UNITED IN ANGER: A HISTORY OF ACT UP STUDY GUIDE

UNIT 3: PROJECTS AND EXERCISES

Individual Project 1: Activism and You
ACT UP is best known for its collective action, characterized by many groups and coalitions including affinity groups and mass meetings every Monday nights.  Yet members were ultimately galvanized by a sense of personal responsibility, often initially joining ACT UP as concerned individuals and then finding their place within activist community.  ACT UP thus demonstrates that the power of collective action rests on individual impulse.

Indeed, activism doesn’t always require collective action.  Individuals or a couple of friends can bring a problem to light, agitate against unfairness, and ultimately transform social paradigms.  Martin Luther King, Jr., though he led the collective Civil Rights Movement, did so based on his sense of personal responsibility for change.  For more information, read King’s timeless 1963 “Letter from Birmingham Jail,” in which he articulates this activist ethos of personal responsibility.

Now reflect on your own activism as an individual and as a member of an organization.  Toward whom or what do you have a sense of personal responsibility that inspires you to act to make change for the better?  How have you acted individually to effect that change?  Are you a member of any activist organizations or movements?  What has been your role in those groups?  How is individual activism different from group activism?

What have you learned about the ability to effect social change from your experiences of individual and group activism?  If you don’t have a history of activism, reflect on what may have prevented you from becoming involved.

Group Project #1: Plan a Demonstration, Direct Action, or Zap: HIV Prevention
 For this group project, you will plan an HIV/AIDS demonstration, direct action, or zap.  There are three steps in this project:

1. For this project, you will focus on an HIV/AIDS problem with which you may already be somewhat familiar: HIV Prevention.  You may have received a fair amount of formal or informal education about HIV prevention, yet you may take issue with aspects of those prevention messages and efforts.  For example, you might be critical of HIV prevention messages aimed at your peer group.  What are those messages, exactly?  Are the prevention messages clear? Do they communicate in a way that makes you listen and respond?  Are the underlying prevention strategies appropriate (in terms of target audience, tone, language, medium, “realness”?)  Conversely, you may have a deep understanding of the people and institutions that have insured that you have received little or no HIV prevention education—itself  a good facet of this problem that you might want to address.

Your first goal is to identify and explain the problem with HIV Prevention in a clear, detailed statement.  Then, point to the sources or causes of the problem, identify those who are hurt by it, and spell out the logic by which the problem is allowed to persist.  Remember, the more specific the problem, the more targeted your activist intervention can be.
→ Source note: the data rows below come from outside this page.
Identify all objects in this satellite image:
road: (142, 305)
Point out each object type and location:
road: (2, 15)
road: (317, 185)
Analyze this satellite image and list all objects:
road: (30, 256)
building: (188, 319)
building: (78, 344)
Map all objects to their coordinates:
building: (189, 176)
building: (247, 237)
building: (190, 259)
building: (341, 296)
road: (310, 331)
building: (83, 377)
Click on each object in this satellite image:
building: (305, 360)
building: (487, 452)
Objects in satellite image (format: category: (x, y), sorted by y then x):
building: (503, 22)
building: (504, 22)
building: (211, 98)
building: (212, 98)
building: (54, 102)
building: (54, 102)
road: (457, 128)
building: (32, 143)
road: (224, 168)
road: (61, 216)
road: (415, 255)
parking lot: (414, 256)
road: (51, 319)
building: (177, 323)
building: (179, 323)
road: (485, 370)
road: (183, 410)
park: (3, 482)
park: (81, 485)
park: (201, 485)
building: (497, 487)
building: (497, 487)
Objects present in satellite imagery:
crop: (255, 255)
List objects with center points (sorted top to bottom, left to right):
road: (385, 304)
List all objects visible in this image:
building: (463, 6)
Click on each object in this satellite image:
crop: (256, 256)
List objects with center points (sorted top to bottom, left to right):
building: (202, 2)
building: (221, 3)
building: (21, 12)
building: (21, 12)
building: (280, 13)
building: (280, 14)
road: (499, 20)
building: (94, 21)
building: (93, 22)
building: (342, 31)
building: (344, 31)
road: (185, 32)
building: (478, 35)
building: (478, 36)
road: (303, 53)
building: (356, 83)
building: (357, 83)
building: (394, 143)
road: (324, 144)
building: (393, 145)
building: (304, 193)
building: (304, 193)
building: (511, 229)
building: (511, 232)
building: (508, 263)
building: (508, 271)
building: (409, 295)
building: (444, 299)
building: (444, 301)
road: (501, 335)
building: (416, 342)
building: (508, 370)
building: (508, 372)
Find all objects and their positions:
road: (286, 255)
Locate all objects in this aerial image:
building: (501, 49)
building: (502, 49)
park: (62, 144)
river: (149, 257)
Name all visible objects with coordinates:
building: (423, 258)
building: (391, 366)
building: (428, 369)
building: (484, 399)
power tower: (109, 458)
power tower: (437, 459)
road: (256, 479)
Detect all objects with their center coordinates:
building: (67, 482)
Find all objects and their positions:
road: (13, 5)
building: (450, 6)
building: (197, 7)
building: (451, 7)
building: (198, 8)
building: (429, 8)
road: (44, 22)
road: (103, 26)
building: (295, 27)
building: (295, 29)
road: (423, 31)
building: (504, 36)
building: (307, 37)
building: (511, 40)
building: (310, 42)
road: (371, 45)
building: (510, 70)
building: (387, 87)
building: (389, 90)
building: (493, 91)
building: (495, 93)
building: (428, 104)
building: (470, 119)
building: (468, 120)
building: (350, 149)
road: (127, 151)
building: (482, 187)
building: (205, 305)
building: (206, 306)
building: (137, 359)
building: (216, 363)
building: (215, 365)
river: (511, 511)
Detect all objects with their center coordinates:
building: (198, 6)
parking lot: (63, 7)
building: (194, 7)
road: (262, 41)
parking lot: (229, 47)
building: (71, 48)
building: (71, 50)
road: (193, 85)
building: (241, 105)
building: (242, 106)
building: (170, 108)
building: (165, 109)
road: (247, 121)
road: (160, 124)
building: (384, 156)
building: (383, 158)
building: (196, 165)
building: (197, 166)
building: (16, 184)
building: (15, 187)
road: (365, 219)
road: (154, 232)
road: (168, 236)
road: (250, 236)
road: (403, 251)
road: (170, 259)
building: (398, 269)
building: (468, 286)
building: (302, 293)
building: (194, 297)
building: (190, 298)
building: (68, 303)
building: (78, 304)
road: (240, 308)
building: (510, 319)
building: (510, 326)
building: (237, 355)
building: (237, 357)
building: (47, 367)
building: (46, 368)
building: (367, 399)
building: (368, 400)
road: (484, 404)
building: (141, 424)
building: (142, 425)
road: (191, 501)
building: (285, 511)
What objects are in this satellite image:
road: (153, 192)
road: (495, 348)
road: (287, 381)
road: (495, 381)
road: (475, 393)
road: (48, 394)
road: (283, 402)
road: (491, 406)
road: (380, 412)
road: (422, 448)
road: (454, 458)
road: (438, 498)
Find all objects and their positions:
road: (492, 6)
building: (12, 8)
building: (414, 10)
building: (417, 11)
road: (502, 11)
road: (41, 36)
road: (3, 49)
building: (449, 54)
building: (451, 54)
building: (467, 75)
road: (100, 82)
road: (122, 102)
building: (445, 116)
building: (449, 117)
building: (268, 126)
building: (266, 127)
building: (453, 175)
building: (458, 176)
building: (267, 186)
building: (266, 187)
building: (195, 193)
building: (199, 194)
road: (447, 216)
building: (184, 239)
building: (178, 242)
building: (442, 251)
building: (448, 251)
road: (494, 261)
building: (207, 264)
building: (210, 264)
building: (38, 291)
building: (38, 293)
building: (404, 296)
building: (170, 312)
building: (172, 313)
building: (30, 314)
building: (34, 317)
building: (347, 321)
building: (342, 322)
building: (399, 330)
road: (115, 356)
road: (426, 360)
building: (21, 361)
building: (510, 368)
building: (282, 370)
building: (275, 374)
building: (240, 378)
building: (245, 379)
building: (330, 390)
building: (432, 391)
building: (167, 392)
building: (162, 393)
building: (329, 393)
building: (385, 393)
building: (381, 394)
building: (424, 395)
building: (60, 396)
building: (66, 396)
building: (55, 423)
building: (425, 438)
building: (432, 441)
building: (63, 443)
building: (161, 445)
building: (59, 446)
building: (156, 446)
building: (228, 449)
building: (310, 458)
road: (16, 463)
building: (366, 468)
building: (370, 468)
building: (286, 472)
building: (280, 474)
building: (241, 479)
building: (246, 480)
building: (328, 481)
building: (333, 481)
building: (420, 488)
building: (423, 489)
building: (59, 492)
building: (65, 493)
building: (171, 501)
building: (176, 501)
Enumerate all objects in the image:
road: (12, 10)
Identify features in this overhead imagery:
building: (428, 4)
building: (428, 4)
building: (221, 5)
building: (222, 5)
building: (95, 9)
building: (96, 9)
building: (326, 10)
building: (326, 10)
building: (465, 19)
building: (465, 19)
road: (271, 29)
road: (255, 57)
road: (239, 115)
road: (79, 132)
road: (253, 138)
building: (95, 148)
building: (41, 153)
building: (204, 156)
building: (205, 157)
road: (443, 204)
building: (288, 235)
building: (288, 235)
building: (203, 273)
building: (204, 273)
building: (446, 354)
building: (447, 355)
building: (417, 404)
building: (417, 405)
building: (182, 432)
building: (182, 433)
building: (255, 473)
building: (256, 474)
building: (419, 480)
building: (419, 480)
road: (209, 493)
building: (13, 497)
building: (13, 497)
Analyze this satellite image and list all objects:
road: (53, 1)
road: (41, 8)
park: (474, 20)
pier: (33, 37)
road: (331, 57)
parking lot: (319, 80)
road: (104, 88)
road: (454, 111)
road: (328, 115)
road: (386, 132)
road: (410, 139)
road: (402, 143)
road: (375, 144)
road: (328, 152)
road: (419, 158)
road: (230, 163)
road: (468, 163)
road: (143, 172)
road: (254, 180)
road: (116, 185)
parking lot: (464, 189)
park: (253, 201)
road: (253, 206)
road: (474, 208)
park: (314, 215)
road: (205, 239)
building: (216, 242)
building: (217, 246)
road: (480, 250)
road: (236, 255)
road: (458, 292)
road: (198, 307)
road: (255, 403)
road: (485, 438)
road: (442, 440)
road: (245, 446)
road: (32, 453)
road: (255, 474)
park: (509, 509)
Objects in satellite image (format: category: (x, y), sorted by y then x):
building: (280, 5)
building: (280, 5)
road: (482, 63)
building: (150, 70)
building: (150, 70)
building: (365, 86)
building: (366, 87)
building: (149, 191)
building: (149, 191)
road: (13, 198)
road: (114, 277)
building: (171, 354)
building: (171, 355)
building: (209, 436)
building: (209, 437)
2. Now brainstorm ideas for addressing the problem.  What is the goal?  What is your group’s overall plan or strategy for achieving that goal?  For example, ACT UP often used the strategy of directly confronting a problem through street demonstrations with the goal of setting up a meeting with officials or administrators who could, in turn, affect policy decisions.  Other actions, like the zap that interrupted the CBS Evening News, had the goal of forcing mainstream news organizations to “report” on the disparity between coverage of and funding for AIDS and the Gulf War.  What specific tactics would your group use to implement its strategy?  Consider the logistics of your action.  What are the small details that will make it successful?  Predict potential challenges and outcomes.  For a step-by-step guide for planning an action, see the Lesbian Avengers Action Outline and the ACT UP Direct Action Manual.

3. Finally, write a reflection on the process of planning your HIV/AIDS Prevention action.  What lessons did you learn about activist organizing and social protest?  About group activism?  About  yourself as a potential activist?

Individual/Group Project #2: Political Funerals

Freewrite a response to United in Anger’s footage of political funerals and to Joy Episalla’s comments in her ACT UP Oral History Project interview. Then discuss your response with a group of your peers.